Image sets with object changes
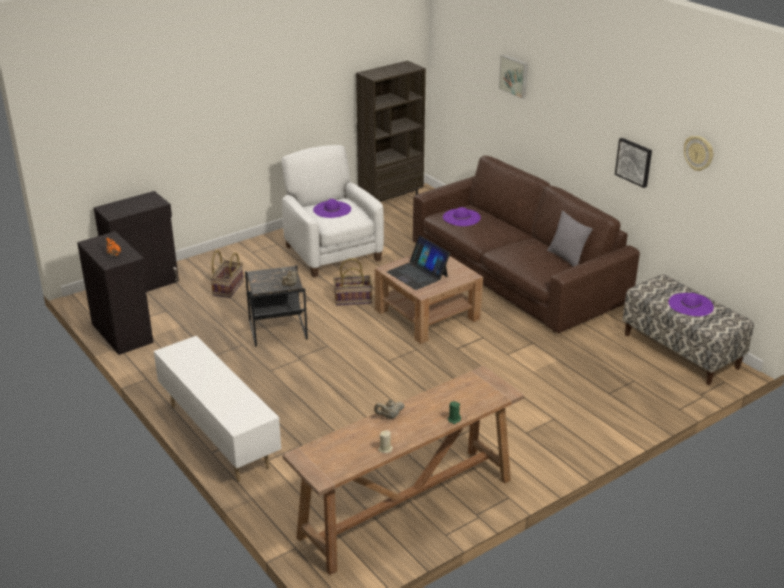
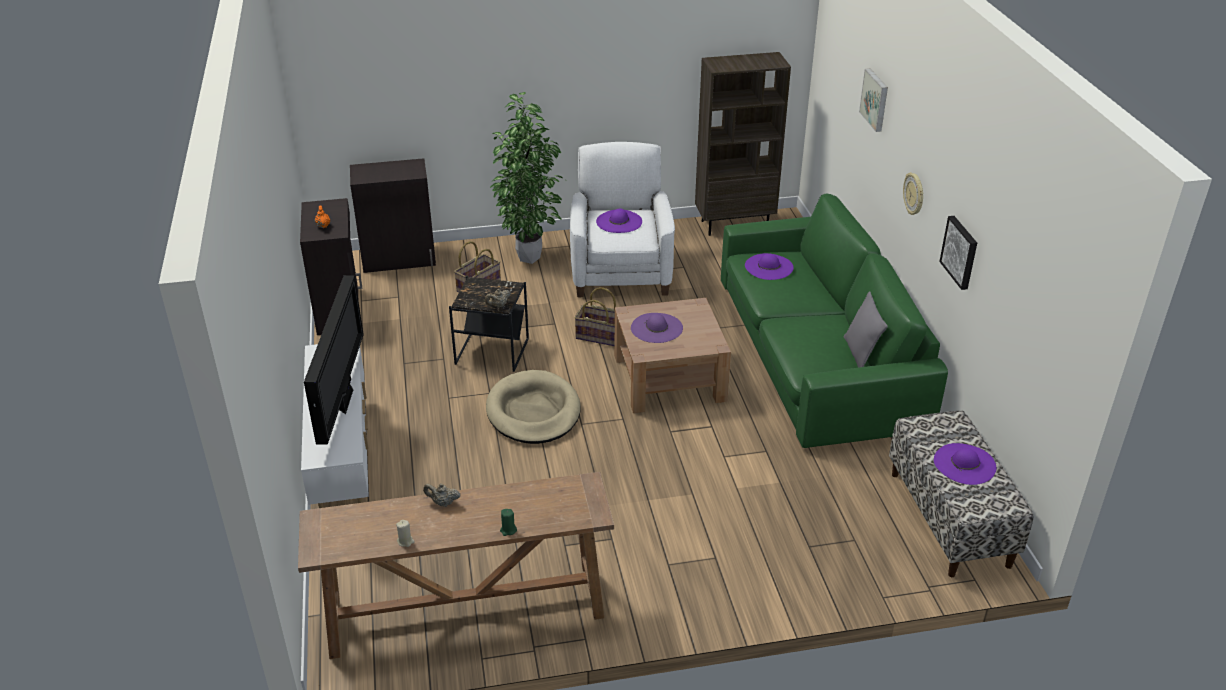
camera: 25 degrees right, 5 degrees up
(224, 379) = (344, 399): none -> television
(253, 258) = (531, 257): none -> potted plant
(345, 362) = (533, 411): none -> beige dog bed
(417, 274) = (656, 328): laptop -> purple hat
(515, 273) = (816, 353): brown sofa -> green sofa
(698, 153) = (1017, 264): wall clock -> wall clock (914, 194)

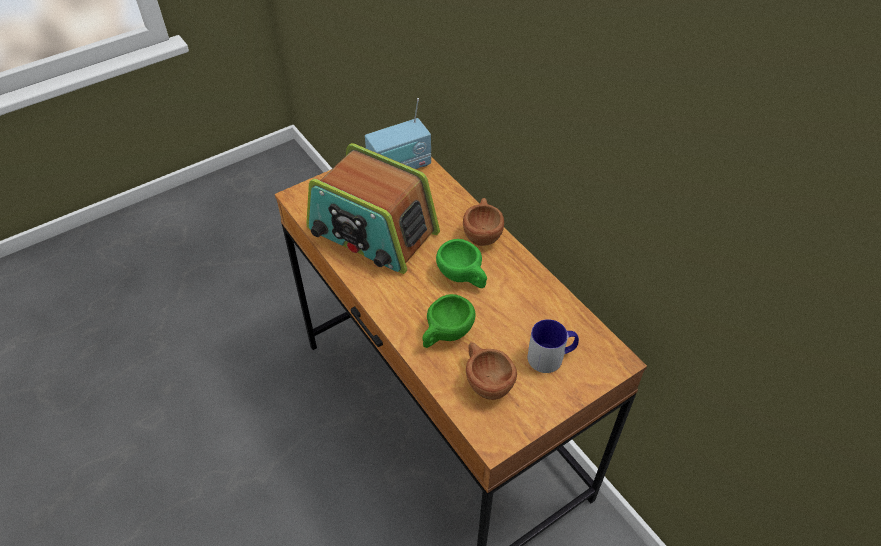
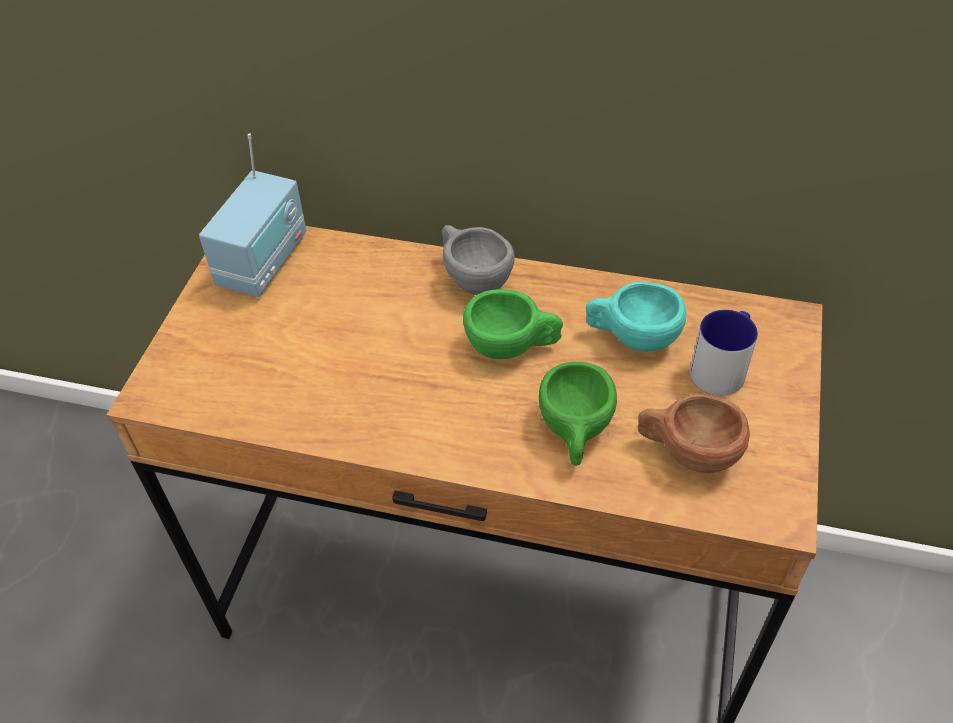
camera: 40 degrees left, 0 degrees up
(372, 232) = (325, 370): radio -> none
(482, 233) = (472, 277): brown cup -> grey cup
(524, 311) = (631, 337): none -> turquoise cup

---

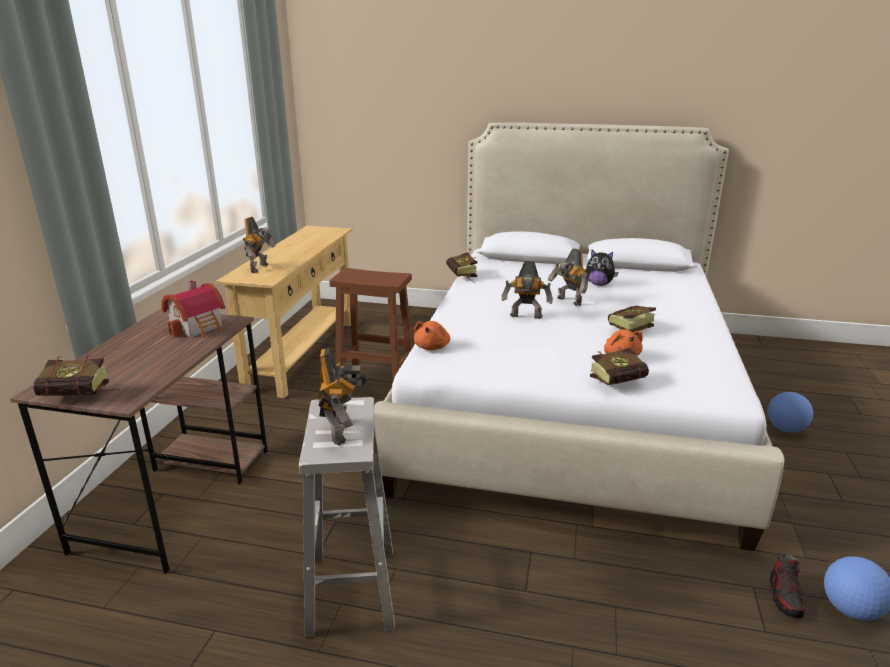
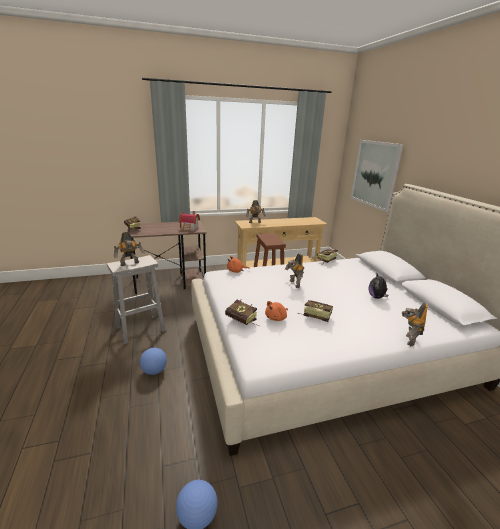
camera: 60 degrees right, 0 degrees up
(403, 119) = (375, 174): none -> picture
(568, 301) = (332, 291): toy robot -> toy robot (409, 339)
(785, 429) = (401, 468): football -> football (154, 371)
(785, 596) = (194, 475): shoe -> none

Work request
Among the records above, repeat exactly the line with "(482, 233) = (472, 277): brown", the line with "(524, 311) = (631, 337): none", and every line in between, and only those.

Solved exercise
(482, 233) = (472, 277): brown cup -> grey cup
(524, 311) = (631, 337): none -> turquoise cup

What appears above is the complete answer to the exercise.